25 Jul 2006

Steely Dan time travelling karma hackers!

It all started to make sense after reading this article:
Steely Dan cry foul over Dupree.
Steely Dan are accusing Owen Wilson of theifing off with the plot (do songs have a plot?) of their song Cousin Dupree, for his new movie You, Me and Dupree. And they're mad about it. How mad? From the article:
Wilson, they claim, is "generating some major harsh-ass karma for himself" for leaving the band "totally out in the cold".

And that's why they did it.

See, Walter Becker and Donald Fagen aren't only songwriters who have continued to turn out quality music year after year. They are also time-travelling vigilantes.
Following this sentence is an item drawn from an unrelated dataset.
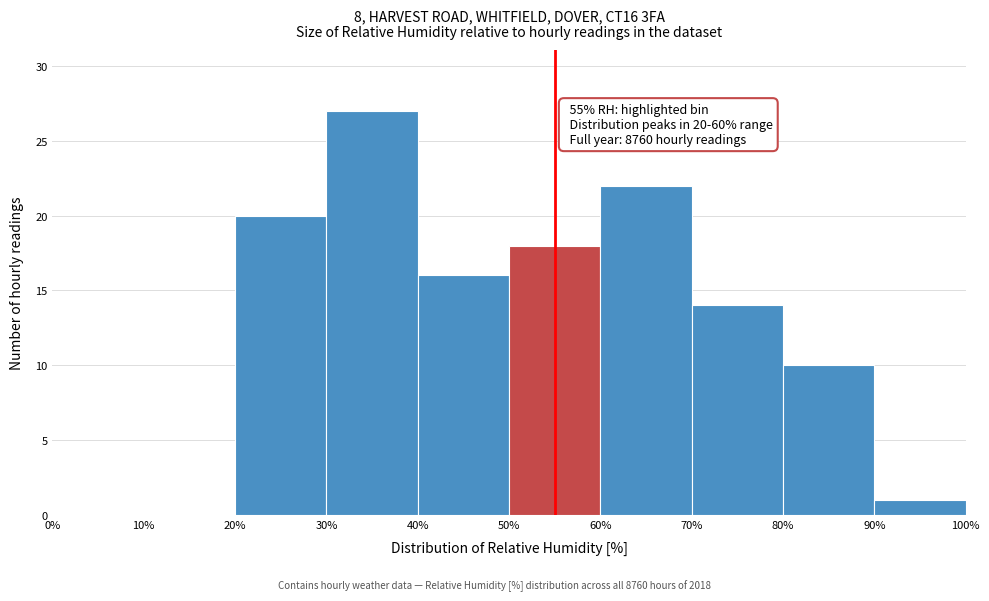

Which range on the x-axis has the tallest bar?

30% to 40%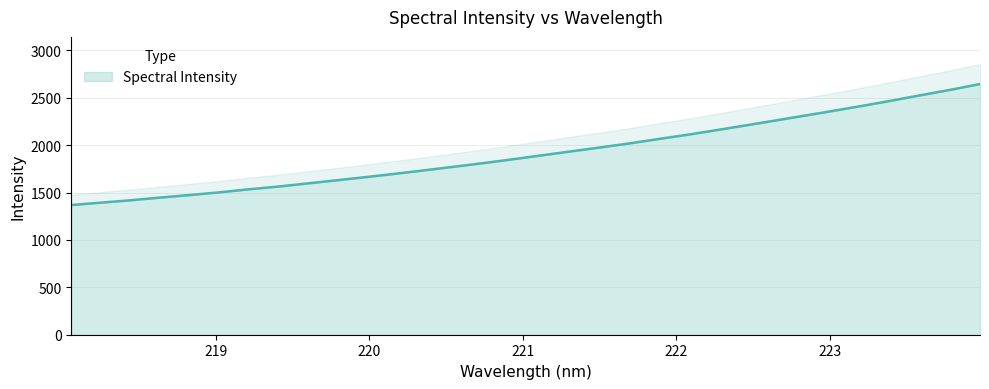

True or false: the data has more than 0 interior local peaks.

False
Consider the following quote from this website. Donald Fagen is talking about the meaning of some lyrics in his song Pretzel Logic:

"When it says, ’I stepped up on the platform / The man gave me the news', we conceived the platform as a teleportation device. And there are other key lines like ’I’ve never met Napoleon but I plan to find the time'


And we're expected to believe he just somehow knows what a time travel device looks like? He knows because Steely Dan are in possession of a time machine!

OK, stick with me here. We've established that Steely Dan ave the keys to some kind of time machine. Is it a TARDIS? Or is it a phone box like in Bill and Ted? And why are they always phone boxes? We don't know. But they have something, and they're using it to pursue their own twisted vendettas.

Because when they said Wilson was generating the harsh-ass karma, they took it on themselves to meet out the vengeance of the universe. What they did is travel back in time to 1999 and made sure that this programme never got made!

Sure. Owen Wilson's career has been okay, but how much more stellar would it have been if he had played the talking, crime-fighting motorcycle sidekick in Heat Vision and Jack!

So what can we learn from this? First of all don't piss off Steely Dan! They've got the skills to make you pay. But there's another lesson to draw from all this, a lesson for the Steely Timemeisters.

Owen Wilson was Lightning McQueen.

Obviously, meddling with the time stream can lead to strange side effects and this is surely what happened here. The universe had decreed that at some point Wilson was going to be the voice of some kind of talking vehicle. Thwarted by Steely Dan, reality bends such that Pixar decide to make a film about talking cars. Yes, I know that the script for Cars was written in 1998, before both the Cousin Dupree and Heat Vision and Jack. But this is what the universe does.

So you may have gotten away with your meddling this time, Steely Dan, but beware! who knows when your next adventure will leave us all speaking French, or turn Britney Spears into Hitler? When you mess with the time stream, sooner or later the time stream messes with you. Please abandon your time-travelling ways and go back to crafting quality pop. The fate of the universe depends on it.

2 comments:

jer warren said...

I dig this big time.

One nitpick though (that will actually strengthen your argument):

I seriously doubt the script for Cars was written in '98. John Lassetter was talking about wanting to make a movie starring cars back then, but I can pretty much guarantee that he hadn't envisioned the NASCAR craze or the sustained popularity of Cliff Claven.

Just because someone had an idea for a movie back when doesn't mean it was written and in the can.

See also Star Wars Episodes 1-3:. Depending on when you listened to George Lucas, he has claimed to have written all 6, or all 9 episodes all at once, when clearly Star Wars (episode 4 if you're counting) was a standalone product that was hackishly expanded at a later date once it was seen to have made bajillions of dollars.

Grant said...

That's the thing though. Lassetter didn't have to have written the whole thing in '98. The universe just retrofitted the germ of the idea then. That's the thing about messing with the time stream - it's playing four-dimensional chess with the universe.

Of course, we'll never know. Now that Steely Dan have altered the timeline we're effectively in a different universe. You know, there's probably a universe where the last three Star Wars films didn't suck. Damn you, Steely Dan!